Your gateway to a wide range of natural resources information and associated maps

Victorian Resources Online

Soil Health - Soil

  • Soil is more than something to walk on. It is more than an anchor for our plants and buildings.
  • It is a vibrant environment, full of life, full of activity. It is a zone of intensive biological activity.
  • It is not just worms, ants and plant roots that are housed in soil. Bacteria, fungi, arthropods are there in perfusion. A single spoonful of top soil contains hundreds of millions of tiny organisms.

How is soil built?

Soil starts with the breakdown of rocks or the accumulation of sediments. It continues developing inexorably via physical, chemical, and biological activity. It is slow, taking thousands of years to form and mature.
The silts, sands and gravels of soil are fragments of the original parent material but the rest of the soil is highly modified. Clays are special types of minerals that develop slowly over time. Different clays develop reflecting the parent material, soil age, humidity and temperature. Clay has a strong influence on soil stability, fertility, water holding, drainage and aeration.

Biological activity is stimulated by the growth of plants with their continual supply of organic matter into the soil system. The organic matter not only provides the energy flow into soil, but it is a major contributor to soil productivity and soil stability.


How is soil structured?

Slicing carefully through soil we will find that less that half of its volume is solid.
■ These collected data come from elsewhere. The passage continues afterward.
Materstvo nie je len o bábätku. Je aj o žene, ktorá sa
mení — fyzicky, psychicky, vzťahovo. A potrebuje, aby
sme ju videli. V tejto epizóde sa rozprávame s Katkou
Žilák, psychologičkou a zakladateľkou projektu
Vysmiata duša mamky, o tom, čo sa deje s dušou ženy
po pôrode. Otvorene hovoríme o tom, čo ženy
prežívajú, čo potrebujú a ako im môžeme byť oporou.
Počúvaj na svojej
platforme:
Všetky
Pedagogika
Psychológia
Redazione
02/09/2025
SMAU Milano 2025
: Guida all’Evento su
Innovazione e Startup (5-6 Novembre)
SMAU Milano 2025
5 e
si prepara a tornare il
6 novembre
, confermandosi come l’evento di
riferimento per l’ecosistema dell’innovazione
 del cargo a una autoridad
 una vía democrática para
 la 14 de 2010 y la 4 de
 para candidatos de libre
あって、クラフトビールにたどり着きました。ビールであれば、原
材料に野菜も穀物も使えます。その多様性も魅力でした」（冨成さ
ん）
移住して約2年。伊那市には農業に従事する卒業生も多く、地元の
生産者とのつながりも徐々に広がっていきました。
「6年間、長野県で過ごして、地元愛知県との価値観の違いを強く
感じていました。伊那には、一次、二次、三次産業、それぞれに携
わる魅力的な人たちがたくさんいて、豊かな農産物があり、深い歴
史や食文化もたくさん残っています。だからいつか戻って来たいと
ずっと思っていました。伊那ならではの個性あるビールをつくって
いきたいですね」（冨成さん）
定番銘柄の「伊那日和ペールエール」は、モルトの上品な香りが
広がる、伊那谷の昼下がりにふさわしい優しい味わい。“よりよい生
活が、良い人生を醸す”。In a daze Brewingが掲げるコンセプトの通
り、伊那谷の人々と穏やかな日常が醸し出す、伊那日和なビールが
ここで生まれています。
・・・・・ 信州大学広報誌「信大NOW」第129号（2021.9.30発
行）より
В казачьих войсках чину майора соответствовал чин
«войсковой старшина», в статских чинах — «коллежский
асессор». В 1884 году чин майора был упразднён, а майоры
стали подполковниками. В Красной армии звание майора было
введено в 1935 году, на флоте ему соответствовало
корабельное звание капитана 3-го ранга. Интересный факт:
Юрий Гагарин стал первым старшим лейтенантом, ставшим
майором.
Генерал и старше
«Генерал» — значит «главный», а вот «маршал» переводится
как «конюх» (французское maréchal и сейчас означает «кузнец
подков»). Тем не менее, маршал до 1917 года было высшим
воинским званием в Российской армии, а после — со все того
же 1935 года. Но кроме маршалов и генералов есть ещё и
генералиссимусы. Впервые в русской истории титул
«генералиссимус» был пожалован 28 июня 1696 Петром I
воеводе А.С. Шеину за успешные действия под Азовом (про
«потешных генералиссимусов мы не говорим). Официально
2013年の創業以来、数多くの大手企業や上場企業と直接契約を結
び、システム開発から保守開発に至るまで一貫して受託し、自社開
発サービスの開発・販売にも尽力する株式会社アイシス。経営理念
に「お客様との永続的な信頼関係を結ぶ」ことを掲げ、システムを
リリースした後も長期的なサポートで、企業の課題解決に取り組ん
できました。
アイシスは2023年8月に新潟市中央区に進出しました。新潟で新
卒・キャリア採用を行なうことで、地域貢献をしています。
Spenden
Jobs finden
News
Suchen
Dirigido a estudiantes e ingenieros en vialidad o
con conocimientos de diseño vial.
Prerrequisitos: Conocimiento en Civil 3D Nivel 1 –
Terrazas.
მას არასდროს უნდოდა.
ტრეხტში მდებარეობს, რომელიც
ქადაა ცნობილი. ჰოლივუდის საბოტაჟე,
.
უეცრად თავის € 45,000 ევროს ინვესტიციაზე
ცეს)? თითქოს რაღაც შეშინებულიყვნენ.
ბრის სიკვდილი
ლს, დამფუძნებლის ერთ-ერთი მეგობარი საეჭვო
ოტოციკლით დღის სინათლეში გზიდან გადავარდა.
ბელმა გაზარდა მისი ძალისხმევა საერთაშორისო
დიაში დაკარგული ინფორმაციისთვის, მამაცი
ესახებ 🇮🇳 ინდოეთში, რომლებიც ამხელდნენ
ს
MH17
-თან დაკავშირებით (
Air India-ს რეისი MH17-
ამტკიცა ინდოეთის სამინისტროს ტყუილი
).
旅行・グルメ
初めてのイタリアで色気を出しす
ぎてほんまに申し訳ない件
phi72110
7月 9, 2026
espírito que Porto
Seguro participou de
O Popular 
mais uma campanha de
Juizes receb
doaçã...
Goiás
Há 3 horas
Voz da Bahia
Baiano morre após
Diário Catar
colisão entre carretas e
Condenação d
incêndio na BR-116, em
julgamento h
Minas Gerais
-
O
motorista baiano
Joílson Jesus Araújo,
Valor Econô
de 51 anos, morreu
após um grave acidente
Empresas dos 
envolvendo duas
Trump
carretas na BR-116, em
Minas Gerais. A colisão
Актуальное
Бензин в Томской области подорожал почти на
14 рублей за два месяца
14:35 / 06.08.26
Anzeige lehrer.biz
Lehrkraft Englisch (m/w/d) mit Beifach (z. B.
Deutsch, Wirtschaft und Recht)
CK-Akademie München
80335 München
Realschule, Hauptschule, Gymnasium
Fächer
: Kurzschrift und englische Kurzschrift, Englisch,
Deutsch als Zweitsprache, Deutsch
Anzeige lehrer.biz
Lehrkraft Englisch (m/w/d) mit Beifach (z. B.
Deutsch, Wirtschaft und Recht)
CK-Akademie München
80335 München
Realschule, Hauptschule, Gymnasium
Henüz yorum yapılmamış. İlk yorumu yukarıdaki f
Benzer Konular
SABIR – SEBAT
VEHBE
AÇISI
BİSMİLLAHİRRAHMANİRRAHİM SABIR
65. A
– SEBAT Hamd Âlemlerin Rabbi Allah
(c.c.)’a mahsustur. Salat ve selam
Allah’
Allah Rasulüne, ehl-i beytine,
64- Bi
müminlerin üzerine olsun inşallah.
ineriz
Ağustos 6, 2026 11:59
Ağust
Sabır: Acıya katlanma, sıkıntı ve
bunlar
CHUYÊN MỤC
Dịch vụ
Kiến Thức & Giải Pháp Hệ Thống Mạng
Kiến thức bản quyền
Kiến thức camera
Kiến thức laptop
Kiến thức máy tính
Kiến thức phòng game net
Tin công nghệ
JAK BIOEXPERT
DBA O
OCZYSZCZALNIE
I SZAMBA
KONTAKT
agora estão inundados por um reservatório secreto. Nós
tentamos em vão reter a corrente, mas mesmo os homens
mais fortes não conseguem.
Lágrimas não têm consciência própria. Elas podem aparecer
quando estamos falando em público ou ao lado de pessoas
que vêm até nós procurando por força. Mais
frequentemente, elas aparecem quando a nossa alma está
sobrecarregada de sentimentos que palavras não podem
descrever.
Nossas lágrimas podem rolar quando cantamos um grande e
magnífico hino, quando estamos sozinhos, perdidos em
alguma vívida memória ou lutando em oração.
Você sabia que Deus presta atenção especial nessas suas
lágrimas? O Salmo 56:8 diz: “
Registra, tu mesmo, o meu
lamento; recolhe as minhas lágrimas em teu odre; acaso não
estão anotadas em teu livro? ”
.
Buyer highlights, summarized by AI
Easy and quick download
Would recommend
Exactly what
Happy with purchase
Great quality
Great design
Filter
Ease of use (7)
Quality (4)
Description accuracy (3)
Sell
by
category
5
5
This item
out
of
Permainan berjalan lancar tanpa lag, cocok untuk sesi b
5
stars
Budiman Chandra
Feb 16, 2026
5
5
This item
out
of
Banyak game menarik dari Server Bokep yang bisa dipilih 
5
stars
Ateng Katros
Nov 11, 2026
The rest is a complex arrangement of pores and channels. It is these pores and channels, which enable so much activity to occur.
  • Water, air, nutrients and organic materials can all accumulate and be stored here, so that bacteria, fungus, and the tiny animals can grow and multiply.
  • Roots can grow readily into and through the soil
  • Rain water can be stored and excess water can be drained to the groundwater systems
It is worthwhile to mention that the better the range of sizes, the condition and the stability of the soil pores, the more productive the soil.

This arrangement can be represented more generically by the following:
An diagram of soil structure
Soil as a porous and permeable environment
Soil arrangement
The composition and arrangement of all soils.







#The proportion of solids to pores depends on the structural arrangement of solids as stabilised by clays and organic materials


Why is soil valuable?

Soil makes the earth habitable.

It does this by:
  • being the interface between the atmosphere (air), the geosphere (rock), the hydrosphere (water) and the biosphere (organisms).
  • being a fecund environment for the development and support of life by having a vast interconnecting matrix of pores, channels and surfaces for containing, air, water, nutrients and organic materials.
  • housing the important life supporting cycles: the energy cycle, the hydrological cycle, the carbon cycle, the nitrogen cycle – in effect a self regulating biological factory.
  • being the primary medium on earth for cleansing, storing and recycling.
Soil interface
Soil is the interface linking the four spheres: atmosphere; hydrosphere; geosphere; and biosphere (Rimmer 1998)

What are desirable characteristics for a soil?
Soils vary from place to place. They are quite variable in form and in composition so it is not easy to list a set of ideal characteristics.
However it is possible to define some overall requirements as follows:

General
A porous friable soft and stable material which readily accepts stores and transmits water and air to enable biological activity

Biological
Vibrant growth of
  • soil fauna (worms, ants, etc) to help break-down coarser organic materials and build and stabilise macropores
  • a vast range of micro-organisms to cycle nutrients and energy
  • plant roots exploring the soil environment to harvest water and nutrients

Chemical
  • Good range of nutrients being contained, recycled and readily available for plant growth
  • Neither too acid nor too alkaline
  • No excess build up of salts

Physical
  • Well distributed size range of particles (i.e. clays, silts, sands and gravels)
  • Pore space greater than half of the soil volume with a good distribution of pore sizes. Macropore space is adequate and with interconnection through the profile to encourage the internal drainage and aeration of soil
  • Structure is relatively stable and able to support moderate levels of trampling and occasional disturbance without collapse.